Un demi-siècle après, Derry commémore le «Bloody Sunday»

Cinquante ans après la mort de 13 manifestants abattus par des soldats britanniques, la mémoire des victimes du «Bloody Sunday» est honorée dimanche dans une Irlande du Nord meurtrie par les années noires des "Troubles" et les espoirs de justice déçus. (Photo, AFP)
Cinquante ans après la mort de 13 manifestants abattus par des soldats britanniques, la mémoire des victimes du «Bloody Sunday» est honorée dimanche dans une Irlande du Nord meurtrie par les années noires des "Troubles" et les espoirs de justice déçus. (Photo, AFP)
Short Url
Publié le Dimanche 30 janvier 2022

Un demi-siècle après, Derry commémore le «Bloody Sunday»

  • A l'époque, le Bloody Sunday a eu pour effet de précipiter de nombreux jeunes catholiques républicains dans les bras de l'IRA
  • Il faudra attendre 1998 pour que l'accord de paix du Vendredi saint mette un terme à trois décennies de conflit qui ont fait 3 500 morts

LONDONDERRY, Irlande du Nord: Cinquante ans après la mort de 13 manifestants abattus par des soldats britanniques, la mémoire des victimes du "Bloody Sunday" est honorée dimanche dans une Irlande du Nord meurtrie par les années noires des "Troubles" et les espoirs de justice déçus.

"C'est important que le reste du monde voie ce qu'ils nous ont fait ce jour-là", souligne auprès de l'AFP Charlie Nash, 73 ans.
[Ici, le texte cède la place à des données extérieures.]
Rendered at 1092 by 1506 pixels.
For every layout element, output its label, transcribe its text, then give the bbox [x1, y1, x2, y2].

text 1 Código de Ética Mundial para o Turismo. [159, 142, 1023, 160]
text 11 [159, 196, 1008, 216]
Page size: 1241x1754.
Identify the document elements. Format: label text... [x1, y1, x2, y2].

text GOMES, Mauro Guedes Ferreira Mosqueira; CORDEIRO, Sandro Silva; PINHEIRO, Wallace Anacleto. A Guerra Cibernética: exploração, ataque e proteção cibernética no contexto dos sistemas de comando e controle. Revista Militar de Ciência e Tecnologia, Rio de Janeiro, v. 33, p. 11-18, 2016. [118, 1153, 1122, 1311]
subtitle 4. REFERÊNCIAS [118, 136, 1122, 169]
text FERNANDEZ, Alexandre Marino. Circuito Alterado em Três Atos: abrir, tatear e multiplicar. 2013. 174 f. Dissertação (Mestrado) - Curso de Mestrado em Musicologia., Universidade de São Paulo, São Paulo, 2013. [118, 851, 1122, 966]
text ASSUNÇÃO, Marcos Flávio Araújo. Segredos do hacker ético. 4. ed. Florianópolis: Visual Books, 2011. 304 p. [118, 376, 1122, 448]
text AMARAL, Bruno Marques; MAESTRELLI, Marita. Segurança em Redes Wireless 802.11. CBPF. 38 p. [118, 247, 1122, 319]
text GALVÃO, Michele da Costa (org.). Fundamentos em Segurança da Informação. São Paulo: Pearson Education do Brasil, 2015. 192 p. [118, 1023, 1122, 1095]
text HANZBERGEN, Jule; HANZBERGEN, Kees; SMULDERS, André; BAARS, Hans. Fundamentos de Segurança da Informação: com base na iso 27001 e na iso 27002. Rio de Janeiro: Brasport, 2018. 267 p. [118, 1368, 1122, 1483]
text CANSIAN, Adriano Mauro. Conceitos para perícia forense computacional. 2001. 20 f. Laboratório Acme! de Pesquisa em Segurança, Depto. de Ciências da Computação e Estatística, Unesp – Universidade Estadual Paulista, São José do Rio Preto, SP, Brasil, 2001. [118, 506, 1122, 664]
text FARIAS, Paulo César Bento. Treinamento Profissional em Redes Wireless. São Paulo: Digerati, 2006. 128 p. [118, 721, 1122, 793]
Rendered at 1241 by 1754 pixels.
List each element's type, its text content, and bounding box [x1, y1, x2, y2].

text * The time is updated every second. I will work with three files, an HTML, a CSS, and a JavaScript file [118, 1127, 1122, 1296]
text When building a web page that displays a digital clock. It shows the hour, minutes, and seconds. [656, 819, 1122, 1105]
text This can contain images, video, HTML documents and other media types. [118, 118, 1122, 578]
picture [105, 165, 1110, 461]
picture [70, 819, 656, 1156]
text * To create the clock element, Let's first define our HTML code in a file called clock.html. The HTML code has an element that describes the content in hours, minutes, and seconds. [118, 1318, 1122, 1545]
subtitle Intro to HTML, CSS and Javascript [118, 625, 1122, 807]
Son cousin William a été tué ce 30 janvier 1972, à l'âge de 19 ans. "Mais verra-t-on un jour la justice ? Jamais", estime-t-il, "certainement pas de Boris Johnson".

Dans la matinée puis l'après-midi, les proches des victimes vont marcher dans les rues de Derry - appellation qu'ils préfèrent au nom officiel de Londonderry, synonyme de domination britannique - où les parachutistes du premier bataillon avaient ouvert le feu lors d'une manifestation pour les droits civiques des catholiques.

A l'époque, le Bloody Sunday a eu pour effet de précipiter de nombreux jeunes catholiques républicains dans les bras de l'IRA (Armée républicaine irlandaise), groupe paramilitaire opposé à toute présence britannique sur l'île d'Irlande. Il faudra attendre 1998 pour que l'accord de paix du Vendredi saint mette un terme à trois décennies de conflit qui ont fait 3 500 morts.

L'armée britannique avait affirmé que les parachutistes avaient répondu aux tirs des "terroristes" de l'IRA, version confortée par un rapport réalisé à la hâte dans les semaines suivantes.

Malgré tous les témoignages contredisant cette version, il faudra attendre 2010 pour que soit officiellement reconnue l'innocence des victimes, atteintes pour certaines dans le dos ou même à terre, agitant un mouchoir blanc.

«Amnistie»

A l'issue de l'enquête la plus longue - 12 ans - et la plus coûteuse qu'ait connue le Royaume-Uni (près de 200 millions de livres sterling, soit 240 millions d'euros au taux actuel), le Premier ministre de l'époque, David Cameron, présente des excuses officielles pour ces actes "injustifiés et injustifiables".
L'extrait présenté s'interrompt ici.